Rating: 4.25 stars
Buy Link:
Amazon | iBooks | Amazon UK
Length: Novel


At the age of 19, Kurt has been through a lot. He has scars both visible and not visible from being trapped in a fire and he lives with PTSD. He brother, Ethan, means well, but Ethan’s level of protectiveness is suffocating. Kurt is finishing up school and getting a graphic design business started, but he’s not back to who he was before the trauma. He’s getting help, but Kurt may be the one in denial.

While at a wedding, Kurt shares a kiss with a man, Penn, that made him forget his worries. But Kurt has no reason to think that he will ever see Penn again, and even a year later, Kurt is chasing that feeling of Penn’s lips on his. But the odds are in Kurt’s favor this time as Penn is his new design client.
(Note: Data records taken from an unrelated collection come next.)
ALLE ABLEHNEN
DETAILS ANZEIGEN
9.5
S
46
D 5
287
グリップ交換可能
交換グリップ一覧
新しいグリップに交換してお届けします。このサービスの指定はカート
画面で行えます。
Except, Penn thinks that their 10-year age difference is insurmountable.

Penn is back at the family vineyard as his father is terminal. He doesn’t get along with his father and a deep-rooted argument about the vineyard had Penn leaving the family business. He would love to be back on the land making wine, but is father is determined to pull all the strings straight to his grave and beyond. But Kurt makes everything sweeter and while the men know exactly what they want, they have mountains to climb to get it.

Pinot & Pineapple Lumps is part of the Southern Lights series. While the relationship between Kurt and Penn stands alone, the storyline links back to Kurt’s relationship with his brother, Ethan, in Powder & Pavlova, and the trauma Kurt suffered in Flat Whites and Chocolate Fish and there are spoilers for those storylines.
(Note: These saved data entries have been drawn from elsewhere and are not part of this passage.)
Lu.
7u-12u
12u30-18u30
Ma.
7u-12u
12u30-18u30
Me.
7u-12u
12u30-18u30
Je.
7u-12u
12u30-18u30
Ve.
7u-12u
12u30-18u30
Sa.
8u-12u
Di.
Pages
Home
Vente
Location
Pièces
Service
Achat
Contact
When we first met Kurt, he was a teenager and it was great to see him mature into the mostly confident and snarky man he has become. I say mostly confident, because while Kurt is confident in most areas of his life, he has PTSD, and crowds and loud noises are a barrier for him.

Kurt and Penn meet by chance and the attraction is instant between them. They share a kiss and besides them not being a good geographic match, when Penn finds out how old Kurt is, he shuts down any possibility of anything between them. It was a little clunky for me how we found out their ages and that area of conversation didn’t flow as naturally as it could have. I also found that some of their expressions came off as much older than their age and that had nothing to do with maturity, but things that 20-year olds don’t usually reference in casual conversation.

Penn puts up a lot of roadblocks at first to the idea of being with Kurt, but he starts climbing the walls when he can’t stop thinking about Kurt. The attraction and banter between the men is well played and Kurt knows how to push Penn in all the right directions and soon they are falling and falling hard for each other.

There are a lot of obstacles in their way, however. Penn’s father is terminal and Penn is trying to come to an agreement with him over the family vineyard, but his father is determined to have it his way or no way at all. Kurt wants to think he’s getting better, but he still has a lot of healing to do and then there are events that derail his progress. There is never a doubt the men love each other and are a perfect fit, it’s getting them there to believe in it and start to see what building a life together could mean.

The highlight here is definitely the time Penn and Kurt spend together and the playful and heated encounters they have throughout the entire book. With cameos from previous MCs in the series, and new characters introduced for potential stories in the future, it was great fun to be back with the men of Southern Lights.